Brecht disait : « Puisque le peuple vote contre le Gouvernement, il faut dissoudre le peuple. »

Tel est le but caché des Primaires.

Mais, allez-vous dire, c’est exactement le contraire que proclament les initiateurs des ces primaires !

Ce serait oublier la grande leçon de ce début de siècle : dans la novlangue néolibérale actuelle, les mots veulent dire le contraire de ce qu’il sont censés signifier. Réforme veut dire régression. Courage politique veut dire lâcheté face aux lobbies du grand capital. Gouvernance (entrepreneuriale, gestionnaire et apolitique...) prend la place de gouvernement du peuple. Pédagogie nécessaire pour montrer que le peuple, ignorant et fruste, doit être éduqué par ses bons maîtres. Syndicat réformiste veut dire « jaune » comme Berger qui soutient des CONTRE-réformes. Coût du travail pour faire oublier que le travail produit et que le capital prélève. La dette (affreuse) qu’il faut rembourser s’élève à 70 milliards d’euros en 2015 et le montant de la fraude fiscale s’élève à 80 milliards d’euros* auxquels aucun gouvernement ne touchera sérieusement puisque ces gouvernements truffés de Cameron et de Cahuzac sont des gouvernements des riches par les riches et pour les riches.

Mais revenons aux Primaires.

SUFFRAGE CENSITAIRE, LE RETOUR

La première question que l’on doit se poser est qui vote aux primaires ?

L’Institut CSA nous donne la réponse (tous les sondages sont unanimes) : » Les primaires n’ont pas permis d’atténuer les discriminations à l’œuvre dans le processus électoral. La mise en correspondance des taux de participation avec les caractéristiques sociologiques atteste que la participation aux primaires est d’autant plus élevée que le niveau social est élevé. Plus il y a concentration de catégories populaires, plus le taux de participation est faible. Il y a une relation évidente entre le poids des ménages issus des catégories populaires et la non-participation aux primaires. Cela confirme l’éloignement entre le PS (pour les primaires du parti socialiste) et les catégories populaires. » Quand on sait que 64% des militants du PS sont diplômés de l’enseignement supérieur (contre 14% dans la société dans son ensemble), on comprend où est la cible du PS. Et l’on voit bien en effet que les primaires non seulement n’amènent pas les abstentionnistes ou les déçus de la politique des gouvernements, c’est-à-dire les classes populaires, à réintégrer le jeu politique mais au contraire les en éloignent de fait.

C’est là une donnée que les états-majors des partis bourgeois (LR et PS) n’ignorent pas.

Au lieu de regretter ce fait, ils en sont fort satisfaits : le peuple, les ouvriers, les couches populaires sont hors-jeu et cela est conforme aux intérêts de classe des ces mêmes états-majors et de ceux qu’ils servent.
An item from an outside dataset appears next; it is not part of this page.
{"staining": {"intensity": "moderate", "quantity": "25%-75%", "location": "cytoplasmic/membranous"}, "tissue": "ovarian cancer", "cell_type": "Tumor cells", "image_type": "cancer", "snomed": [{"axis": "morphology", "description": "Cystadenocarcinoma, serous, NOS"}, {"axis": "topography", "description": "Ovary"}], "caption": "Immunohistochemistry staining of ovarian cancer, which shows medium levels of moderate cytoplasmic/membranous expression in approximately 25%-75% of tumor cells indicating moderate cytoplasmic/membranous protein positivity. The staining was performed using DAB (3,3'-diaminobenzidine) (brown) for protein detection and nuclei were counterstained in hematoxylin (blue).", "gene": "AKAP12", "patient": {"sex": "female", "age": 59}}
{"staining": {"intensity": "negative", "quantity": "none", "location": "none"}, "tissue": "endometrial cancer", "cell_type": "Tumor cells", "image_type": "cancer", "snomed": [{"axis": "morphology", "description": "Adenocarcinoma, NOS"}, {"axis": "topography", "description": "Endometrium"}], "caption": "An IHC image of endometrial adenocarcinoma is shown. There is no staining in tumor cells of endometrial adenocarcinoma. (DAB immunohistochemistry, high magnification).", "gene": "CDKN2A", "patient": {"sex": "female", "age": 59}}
Le bobo, en tant que concept idéologico-social, devient l’arbitre des élégances. Même si les « nuits debout » ont le mérite de fixer les mobilisations et d’ouvrir des espaces non institutionnels de discussion politique,les centres-villes de Lyon, Paris, Bordeaux, Dijon, Grenoble ou Nantes deviennent l’épicentre de la recomposition politique et les primaires en sont un moment important.

ILLUSION DÉMOCRATIQUE

Cette illusion démocratique est en fait la mise en place d’une forme nouvelle et plus sournoise de vote censitaire : seuls les plus riches, qui sont souvent, comme par hasard, ceux qui portent le plus haut capital culturel, votent. Au lendemain de la Révolution française, la bourgeoisie thermidorienne avait choisi le vote censitaire puisque seul celui qui a une propriété et des biens est « citoyen actif » : car lui seul est motivé pour défendre son bien et dispose du capital matériel et culturel suffisant pour être un citoyen éclairé. Les pauvres étaient des « citoyens passifs » sans droit de vote ? Après avoir proclamé la propriété « droit sacré » et interdit la grève, la revendication et les syndicats (Loi Le Chapelier), il était logique de ne pas donner la parole aux perturbateurs, à ceux qui ont toujours été « les classes dangereuses » pour l’ordre établi et qui furent pourtant, sous le nom de Sans-culottes, les inventeurs de la première République démocratique de notre histoire.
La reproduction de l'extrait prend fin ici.